Pike River Restoration
Stream Floodplain, Riparian Corridor and Habitat Restoration
Beginning in 1996, the Mount Pleasant Storm Water Drainage District (MPSWDD) entered into a facilitation process with the Wisconsin Department of Natural Resources (WDNR) regarding the development and implementation of a strategic plan to mitigate flooding in the North Branch of the Pike River. The frequency and severity of flooding events in the watershed had been increasing over the past decades, and the plan that had been prepared in the 1980s by the Southeastern Wisconsin Regional Planning Commission was declined by WDNR when submitted by MPSWDD for Chapter 30 Approval.

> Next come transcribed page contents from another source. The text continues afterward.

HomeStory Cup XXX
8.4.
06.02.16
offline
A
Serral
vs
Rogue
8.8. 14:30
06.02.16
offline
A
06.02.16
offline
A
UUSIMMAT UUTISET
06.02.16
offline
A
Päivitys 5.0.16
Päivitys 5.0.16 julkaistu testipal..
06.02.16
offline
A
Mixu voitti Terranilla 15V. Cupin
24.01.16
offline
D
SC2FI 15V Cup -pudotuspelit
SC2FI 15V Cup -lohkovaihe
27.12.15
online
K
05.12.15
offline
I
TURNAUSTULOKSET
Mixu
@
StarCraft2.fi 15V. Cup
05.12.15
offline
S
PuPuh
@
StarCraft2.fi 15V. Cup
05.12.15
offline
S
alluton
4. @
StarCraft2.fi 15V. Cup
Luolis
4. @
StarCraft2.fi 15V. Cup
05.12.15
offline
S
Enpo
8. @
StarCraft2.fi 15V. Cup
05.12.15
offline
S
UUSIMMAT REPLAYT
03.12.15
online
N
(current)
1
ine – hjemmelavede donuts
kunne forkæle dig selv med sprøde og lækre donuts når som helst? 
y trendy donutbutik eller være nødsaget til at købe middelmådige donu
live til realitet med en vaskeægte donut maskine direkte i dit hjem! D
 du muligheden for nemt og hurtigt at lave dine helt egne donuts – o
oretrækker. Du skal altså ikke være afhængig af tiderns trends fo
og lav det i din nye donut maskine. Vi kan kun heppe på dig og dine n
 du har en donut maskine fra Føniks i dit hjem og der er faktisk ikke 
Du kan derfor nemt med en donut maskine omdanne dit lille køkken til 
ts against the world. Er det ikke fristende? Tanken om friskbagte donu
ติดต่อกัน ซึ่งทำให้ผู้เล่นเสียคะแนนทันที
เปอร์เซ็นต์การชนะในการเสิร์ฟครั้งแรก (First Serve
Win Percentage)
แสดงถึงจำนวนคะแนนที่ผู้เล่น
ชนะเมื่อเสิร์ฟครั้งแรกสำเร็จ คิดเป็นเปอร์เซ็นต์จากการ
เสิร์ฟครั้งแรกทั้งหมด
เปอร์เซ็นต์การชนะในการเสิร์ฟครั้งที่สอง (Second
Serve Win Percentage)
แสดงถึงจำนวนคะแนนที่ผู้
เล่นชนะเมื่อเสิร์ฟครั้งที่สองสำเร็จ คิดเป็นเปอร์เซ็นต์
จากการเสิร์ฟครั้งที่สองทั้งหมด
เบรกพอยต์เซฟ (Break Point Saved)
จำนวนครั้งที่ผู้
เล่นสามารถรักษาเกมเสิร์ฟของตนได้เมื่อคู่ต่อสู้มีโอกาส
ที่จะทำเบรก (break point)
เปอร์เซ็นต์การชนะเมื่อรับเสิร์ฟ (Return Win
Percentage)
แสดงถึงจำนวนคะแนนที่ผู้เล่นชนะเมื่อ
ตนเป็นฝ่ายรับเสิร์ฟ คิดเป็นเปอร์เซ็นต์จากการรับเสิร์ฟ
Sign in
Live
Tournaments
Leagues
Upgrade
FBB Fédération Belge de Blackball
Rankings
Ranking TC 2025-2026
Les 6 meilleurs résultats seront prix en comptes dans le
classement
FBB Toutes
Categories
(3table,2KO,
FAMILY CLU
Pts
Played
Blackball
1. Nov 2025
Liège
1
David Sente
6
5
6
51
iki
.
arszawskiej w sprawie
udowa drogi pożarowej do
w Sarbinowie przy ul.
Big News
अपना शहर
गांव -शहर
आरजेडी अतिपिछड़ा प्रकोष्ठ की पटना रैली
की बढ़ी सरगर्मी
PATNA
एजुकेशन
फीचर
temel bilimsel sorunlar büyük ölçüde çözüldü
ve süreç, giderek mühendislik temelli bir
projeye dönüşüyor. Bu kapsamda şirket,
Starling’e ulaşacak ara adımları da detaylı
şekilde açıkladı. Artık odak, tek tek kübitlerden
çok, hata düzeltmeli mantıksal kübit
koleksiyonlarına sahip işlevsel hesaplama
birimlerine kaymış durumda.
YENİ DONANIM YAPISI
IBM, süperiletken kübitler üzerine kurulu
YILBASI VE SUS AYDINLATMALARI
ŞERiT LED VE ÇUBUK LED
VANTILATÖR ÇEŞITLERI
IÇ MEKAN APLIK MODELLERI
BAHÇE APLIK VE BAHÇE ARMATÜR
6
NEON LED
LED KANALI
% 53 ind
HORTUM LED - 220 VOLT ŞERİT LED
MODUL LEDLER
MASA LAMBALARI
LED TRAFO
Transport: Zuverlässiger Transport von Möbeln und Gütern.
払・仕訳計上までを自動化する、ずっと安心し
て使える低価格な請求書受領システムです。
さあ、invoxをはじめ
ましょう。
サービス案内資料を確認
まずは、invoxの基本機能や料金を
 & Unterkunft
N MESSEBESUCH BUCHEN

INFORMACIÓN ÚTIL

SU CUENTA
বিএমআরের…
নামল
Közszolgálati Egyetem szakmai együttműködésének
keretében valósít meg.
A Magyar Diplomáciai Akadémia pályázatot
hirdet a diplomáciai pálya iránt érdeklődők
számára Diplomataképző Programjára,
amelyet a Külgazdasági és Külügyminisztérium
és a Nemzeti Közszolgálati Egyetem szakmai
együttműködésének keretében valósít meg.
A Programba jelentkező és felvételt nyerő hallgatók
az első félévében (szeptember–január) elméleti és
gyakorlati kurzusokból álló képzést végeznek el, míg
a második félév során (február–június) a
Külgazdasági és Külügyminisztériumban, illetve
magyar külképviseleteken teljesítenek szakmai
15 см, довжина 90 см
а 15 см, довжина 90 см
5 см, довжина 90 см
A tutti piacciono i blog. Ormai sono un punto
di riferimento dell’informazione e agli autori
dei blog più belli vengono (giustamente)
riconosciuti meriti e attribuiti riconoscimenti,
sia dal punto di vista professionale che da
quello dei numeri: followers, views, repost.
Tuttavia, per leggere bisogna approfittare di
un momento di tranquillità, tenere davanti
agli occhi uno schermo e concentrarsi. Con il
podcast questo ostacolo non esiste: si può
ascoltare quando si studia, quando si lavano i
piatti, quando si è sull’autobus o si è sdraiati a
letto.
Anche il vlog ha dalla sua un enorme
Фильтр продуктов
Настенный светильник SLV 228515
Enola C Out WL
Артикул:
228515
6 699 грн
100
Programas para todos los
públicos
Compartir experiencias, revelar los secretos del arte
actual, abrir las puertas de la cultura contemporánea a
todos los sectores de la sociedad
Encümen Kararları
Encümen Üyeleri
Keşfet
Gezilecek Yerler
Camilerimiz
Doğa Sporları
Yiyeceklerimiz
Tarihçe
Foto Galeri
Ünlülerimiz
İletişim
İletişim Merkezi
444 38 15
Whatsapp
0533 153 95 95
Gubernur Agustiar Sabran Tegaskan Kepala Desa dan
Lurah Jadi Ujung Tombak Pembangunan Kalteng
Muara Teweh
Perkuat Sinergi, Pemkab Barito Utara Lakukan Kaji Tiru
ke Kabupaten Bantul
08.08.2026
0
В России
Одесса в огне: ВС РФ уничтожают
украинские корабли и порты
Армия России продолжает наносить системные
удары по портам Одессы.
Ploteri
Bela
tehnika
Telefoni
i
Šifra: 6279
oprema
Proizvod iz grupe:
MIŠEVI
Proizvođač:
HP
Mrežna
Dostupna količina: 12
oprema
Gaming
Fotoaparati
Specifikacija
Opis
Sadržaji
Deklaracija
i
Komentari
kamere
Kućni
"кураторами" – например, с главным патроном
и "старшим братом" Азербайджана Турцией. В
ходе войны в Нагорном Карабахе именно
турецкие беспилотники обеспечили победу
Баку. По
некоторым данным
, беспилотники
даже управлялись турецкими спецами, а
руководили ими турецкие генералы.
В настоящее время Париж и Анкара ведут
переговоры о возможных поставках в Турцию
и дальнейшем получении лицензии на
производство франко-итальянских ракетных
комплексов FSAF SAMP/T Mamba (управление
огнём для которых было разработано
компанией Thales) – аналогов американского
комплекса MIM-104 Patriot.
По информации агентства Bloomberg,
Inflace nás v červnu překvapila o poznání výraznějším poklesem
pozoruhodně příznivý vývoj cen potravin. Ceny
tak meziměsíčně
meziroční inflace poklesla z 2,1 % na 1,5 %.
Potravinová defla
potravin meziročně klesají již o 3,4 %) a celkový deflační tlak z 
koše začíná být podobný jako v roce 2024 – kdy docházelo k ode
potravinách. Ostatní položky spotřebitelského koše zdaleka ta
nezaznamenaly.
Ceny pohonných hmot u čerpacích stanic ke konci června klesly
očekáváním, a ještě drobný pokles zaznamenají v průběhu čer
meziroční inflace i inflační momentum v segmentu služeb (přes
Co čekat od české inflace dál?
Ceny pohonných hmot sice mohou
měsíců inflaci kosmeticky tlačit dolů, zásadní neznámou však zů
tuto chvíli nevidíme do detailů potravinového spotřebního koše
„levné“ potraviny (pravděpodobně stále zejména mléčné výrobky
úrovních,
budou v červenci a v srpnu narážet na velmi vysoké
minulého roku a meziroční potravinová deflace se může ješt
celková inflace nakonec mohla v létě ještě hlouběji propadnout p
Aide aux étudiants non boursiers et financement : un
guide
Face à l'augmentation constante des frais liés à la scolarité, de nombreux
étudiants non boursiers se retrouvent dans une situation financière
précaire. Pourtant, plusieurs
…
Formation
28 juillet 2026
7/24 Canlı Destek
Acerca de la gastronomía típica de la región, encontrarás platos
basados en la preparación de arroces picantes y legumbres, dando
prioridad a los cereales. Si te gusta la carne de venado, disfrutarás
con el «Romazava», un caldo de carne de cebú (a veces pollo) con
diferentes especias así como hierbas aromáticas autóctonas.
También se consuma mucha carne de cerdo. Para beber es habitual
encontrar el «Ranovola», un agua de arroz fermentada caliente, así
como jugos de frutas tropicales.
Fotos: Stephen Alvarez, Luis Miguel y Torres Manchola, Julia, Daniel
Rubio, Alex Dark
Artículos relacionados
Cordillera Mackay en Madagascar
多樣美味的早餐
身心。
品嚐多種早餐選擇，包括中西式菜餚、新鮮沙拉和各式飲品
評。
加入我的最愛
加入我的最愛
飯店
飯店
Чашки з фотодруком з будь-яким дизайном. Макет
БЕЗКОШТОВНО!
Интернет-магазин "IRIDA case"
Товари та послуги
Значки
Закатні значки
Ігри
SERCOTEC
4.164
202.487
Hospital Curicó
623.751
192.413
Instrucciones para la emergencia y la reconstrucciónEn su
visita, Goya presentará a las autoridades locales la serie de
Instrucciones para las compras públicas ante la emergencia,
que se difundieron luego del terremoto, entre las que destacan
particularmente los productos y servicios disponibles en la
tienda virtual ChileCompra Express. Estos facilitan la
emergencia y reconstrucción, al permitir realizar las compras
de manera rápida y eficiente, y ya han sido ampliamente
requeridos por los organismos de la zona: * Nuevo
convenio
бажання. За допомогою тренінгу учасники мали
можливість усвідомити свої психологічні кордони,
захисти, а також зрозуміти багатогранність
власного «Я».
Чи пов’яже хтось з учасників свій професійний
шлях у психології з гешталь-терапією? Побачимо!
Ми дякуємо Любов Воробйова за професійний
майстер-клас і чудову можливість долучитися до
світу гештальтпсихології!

The year-long facilitation process resulted in a reformulation of the Pike River Plan from a strictly “stormwater conveyance” project into a more extensive stream “corridor restoration” project.
Action items incorporated into the restoration plan included:
- Continued comprehensive stormwater, and non-point management to reduce peak flows, maintain base flows, and improve water quality.
- Placement of multiple wetland systems with connectivity to the channel to function as detention/retention basins along the stream.
- Incorporation of multi-stage channel cross-sectional designs with prairie / wetland riparian vegetation to restore the native pre-settlement flora of the watershed.
- Widening of the floodplain to allow more-frequent flooding and the dissipation of peak flow energy.
- Increased channel length by addition of sinuosity (meanders) into a new channel to diversify habitat.
- Construction of new channel segments outside of the existing stream bed whenever possible - minimizing disturbance to stream and allowing revegetation and stabilization prior to use.
- Design and placement of habitat structures to promote resident fish communities.
- Implementation of a monitoring plan for habitat, invertebrate, and fish to evaluate the success of the project and recommend modifications as necessary.